## Data for processing
***

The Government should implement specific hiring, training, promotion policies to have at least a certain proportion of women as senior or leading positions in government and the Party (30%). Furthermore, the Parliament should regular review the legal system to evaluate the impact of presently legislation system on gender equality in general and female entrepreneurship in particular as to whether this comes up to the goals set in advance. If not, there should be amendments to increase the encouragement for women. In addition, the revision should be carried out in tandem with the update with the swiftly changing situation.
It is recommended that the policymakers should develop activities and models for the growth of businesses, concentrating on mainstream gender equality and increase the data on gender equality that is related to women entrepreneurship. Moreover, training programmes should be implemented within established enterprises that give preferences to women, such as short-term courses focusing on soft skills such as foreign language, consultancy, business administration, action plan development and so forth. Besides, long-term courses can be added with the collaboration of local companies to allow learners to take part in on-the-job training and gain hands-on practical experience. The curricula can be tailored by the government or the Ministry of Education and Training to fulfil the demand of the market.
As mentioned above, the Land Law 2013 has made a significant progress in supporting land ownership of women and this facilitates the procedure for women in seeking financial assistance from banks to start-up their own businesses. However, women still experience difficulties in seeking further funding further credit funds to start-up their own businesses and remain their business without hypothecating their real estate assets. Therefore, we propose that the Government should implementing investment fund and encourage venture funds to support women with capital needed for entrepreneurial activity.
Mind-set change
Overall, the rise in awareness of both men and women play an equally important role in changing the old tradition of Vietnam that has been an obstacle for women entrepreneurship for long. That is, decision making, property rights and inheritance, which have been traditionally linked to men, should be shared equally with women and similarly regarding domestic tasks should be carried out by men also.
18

***

## Goal of the exercise
Set all of the records down again, exactly as they stand.

## Result below
The Government should implement specific hiring, training, promotion policies to have at least a certain proportion of women as senior or leading positions in government and the Party (30%). Furthermore, the Parliament should regular review the legal system to evaluate the impact of presently legislation system on gender equality in general and female entrepreneurship in particular as to whether this comes up to the goals set in advance. If not, there should be amendments to increase the encouragement for women. In addition, the revision should be carried out in tandem with the update with the swiftly changing situation.
It is recommended that the policymakers should develop activities and models for the growth of businesses, concentrating on mainstream gender equality and increase the data on gender equality that is related to women entrepreneurship. Moreover, training programmes should be implemented within established enterprises that give preferences to women, such as short-term courses focusing on soft skills such as foreign language, consultancy, business administration, action plan development and so forth. Besides, long-term courses can be added with the collaboration of local companies to allow learners to take part in on-the-job training and gain hands-on practical experience. The curricula can be tailored by the government or the Ministry of Education and Training to fulfil the demand of the market.
As mentioned above, the Land Law 2013 has made a significant progress in supporting land ownership of women and this facilitates the procedure for women in seeking financial assistance from banks to start-up their own businesses. However, women still experience difficulties in seeking further funding further credit funds to start-up their own businesses and remain their business without hypothecating their real estate assets. Therefore, we propose that the Government should implementing investment fund and encourage venture funds to support women with capital needed for entrepreneurial activity.
Mind-set change
Overall, the rise in awareness of both men and women play an equally important role in changing the old tradition of Vietnam that has been an obstacle for women entrepreneurship for long. That is, decision making, property rights and inheritance, which have been traditionally linked to men, should be shared equally with women and similarly regarding domestic tasks should be carried out by men also.
18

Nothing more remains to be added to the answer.